Les textes de jeunesse d'Hannah Arendt ont été écrits, probablement en 1938-1939, à Paris, où elle s'était réfugiée en 1933 après l'arrivée d'Hitler au pouvoir. Ils reflètent l'angoisse de nombreux réfugiés venus d'Allemagne dans la Ville Lumière à l'approche de la guerre. "La porte" et "À travers le mur" font penser à Franz Kafka. "Le poids ôté du coeur", par contre se réfère au mythe de Sisyphe, qui inspirera le Nobel français, Albert Camus, 3 à 4 ans plus tard à son superbe essai de 1942. C'est aussi à Paris pendant ces annees qu'Hannah Arendt publia son ouvrage biographique de "Rahel Varnhagen. la vie d'une Juive allemande à l'époque du romantisme", que j'ai chroniqué ici le 11 juillet 2017.

"Les sages animaux" est à la fois fable, conte et récit. L'histoire d'une petite fille qui "parvient à exaucer son voeu le plus cher : trouver l'amour... et ouvrir ainsi l'horizon sur la promesse d'un monde apaisé et harmonieux". Parmi les nombreuses lectures de son adolescence qui lui ont inspiré ce texte, il convient de citer Karen Blixen, célèbre pour son "La Ferme africaine" , qui fut pour elle une véritable révélation, à ce point même que ce fut l'écrivaine danoise qui l'a incité à écrire de la poésie.

La postface de Karin Biro-Thierbach est tout simplement exemplaire, puisqu'un portrait très vivant est brossé de ce grand esprit qu'a été après tout Hannah Arendt. Pas l'auteure d'ouvrages tels, "La crise de la culture", "Les origines du totalitarisme ", "La condition de l'homme moderne" etc., mais une Hannah comme gamine rebelle, brillante étudiante, entre autres de Karl Jaspers, amoureuse de son prof. Martin Heidegger et de son 2e mari, Heinrich Blücher, qu'elle épousa en 1940 à Paris et avec qui elle est partie aux États-Unis, et restee jusqu'à sa mort en 1970, 5 ans avant son propre décès, le 4 décembre 1975 à New York, devant sa machine à écrire.

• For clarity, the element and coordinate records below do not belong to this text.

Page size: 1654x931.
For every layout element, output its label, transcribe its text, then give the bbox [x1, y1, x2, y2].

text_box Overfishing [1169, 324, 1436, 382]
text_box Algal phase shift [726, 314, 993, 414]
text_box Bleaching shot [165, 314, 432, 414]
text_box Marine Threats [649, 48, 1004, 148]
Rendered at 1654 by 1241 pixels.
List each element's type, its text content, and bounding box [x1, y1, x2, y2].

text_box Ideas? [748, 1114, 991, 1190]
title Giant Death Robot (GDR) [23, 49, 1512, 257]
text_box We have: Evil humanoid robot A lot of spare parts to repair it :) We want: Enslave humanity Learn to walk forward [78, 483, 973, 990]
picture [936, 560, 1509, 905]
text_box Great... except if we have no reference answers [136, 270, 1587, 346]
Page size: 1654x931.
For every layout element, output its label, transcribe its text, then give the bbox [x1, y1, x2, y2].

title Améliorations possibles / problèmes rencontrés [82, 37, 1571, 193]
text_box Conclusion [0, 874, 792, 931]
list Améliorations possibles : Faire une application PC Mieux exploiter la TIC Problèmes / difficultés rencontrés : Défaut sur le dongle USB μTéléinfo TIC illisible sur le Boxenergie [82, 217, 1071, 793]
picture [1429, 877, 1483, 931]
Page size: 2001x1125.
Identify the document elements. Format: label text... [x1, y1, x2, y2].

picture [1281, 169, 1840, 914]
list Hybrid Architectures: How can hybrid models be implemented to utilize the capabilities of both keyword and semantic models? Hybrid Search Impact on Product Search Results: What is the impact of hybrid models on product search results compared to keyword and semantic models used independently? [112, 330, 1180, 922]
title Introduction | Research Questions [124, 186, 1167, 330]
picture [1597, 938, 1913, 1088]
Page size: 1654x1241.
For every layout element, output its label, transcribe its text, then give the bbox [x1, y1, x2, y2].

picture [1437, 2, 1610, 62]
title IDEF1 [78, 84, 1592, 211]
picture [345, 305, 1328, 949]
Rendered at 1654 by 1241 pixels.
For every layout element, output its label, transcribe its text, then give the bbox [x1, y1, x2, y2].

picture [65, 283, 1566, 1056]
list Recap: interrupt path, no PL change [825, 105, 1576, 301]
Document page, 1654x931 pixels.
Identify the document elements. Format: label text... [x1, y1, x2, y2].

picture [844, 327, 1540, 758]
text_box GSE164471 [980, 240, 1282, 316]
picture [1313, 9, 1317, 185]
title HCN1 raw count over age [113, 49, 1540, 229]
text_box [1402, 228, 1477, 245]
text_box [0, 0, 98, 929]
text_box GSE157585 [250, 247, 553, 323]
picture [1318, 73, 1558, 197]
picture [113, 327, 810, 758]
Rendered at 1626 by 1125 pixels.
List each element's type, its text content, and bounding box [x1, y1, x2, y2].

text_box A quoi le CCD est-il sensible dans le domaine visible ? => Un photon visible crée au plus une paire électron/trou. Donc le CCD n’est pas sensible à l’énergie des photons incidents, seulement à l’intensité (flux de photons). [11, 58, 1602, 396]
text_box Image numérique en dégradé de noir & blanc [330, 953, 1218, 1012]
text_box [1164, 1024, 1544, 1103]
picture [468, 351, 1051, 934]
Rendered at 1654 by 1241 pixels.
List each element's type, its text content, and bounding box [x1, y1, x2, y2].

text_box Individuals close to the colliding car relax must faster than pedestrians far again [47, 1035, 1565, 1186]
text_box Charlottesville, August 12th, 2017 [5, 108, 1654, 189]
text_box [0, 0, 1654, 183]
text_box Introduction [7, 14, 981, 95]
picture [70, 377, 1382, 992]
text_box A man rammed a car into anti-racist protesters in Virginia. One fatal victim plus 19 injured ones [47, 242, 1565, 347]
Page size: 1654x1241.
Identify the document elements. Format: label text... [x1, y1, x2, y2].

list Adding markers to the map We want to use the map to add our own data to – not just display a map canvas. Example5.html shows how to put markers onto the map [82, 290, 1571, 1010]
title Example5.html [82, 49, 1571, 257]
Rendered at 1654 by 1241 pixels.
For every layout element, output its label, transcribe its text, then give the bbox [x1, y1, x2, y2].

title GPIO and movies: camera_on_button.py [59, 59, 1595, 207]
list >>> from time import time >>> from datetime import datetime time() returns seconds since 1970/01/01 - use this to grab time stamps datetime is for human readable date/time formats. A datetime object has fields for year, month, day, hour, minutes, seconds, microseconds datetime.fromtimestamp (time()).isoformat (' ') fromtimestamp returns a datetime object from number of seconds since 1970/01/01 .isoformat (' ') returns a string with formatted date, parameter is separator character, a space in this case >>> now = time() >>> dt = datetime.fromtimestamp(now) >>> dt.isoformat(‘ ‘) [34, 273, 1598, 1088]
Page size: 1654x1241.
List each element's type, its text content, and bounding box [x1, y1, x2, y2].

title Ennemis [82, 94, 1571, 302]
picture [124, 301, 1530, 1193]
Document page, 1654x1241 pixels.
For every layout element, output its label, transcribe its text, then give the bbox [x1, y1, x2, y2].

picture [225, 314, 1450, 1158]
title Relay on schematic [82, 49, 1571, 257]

Je peux vous recommander le film franco-allemand, qui comme titre porte son nom, et a été réalisé par Margarethe von Trotta, en 2013, avec une très convaincante Barbara Sukowa dans le rôle d'Hannah Arendt. le film commence en 1961 à Jérusalem, où Hannah est venue comme journaliste suivre le procès d'Adolf Eichmann. Ce procès résultera dans son fameux best-seller "Eichmann à Jérusalem - Rapport sur la banalité du mal".
Comme livres biographiques de qualité, il y a celui d'Elisabeth Young-Bruehl et celui de Julia Kristeva "Le génie féminin, tome 1 : Hannah Arendt " de 2003.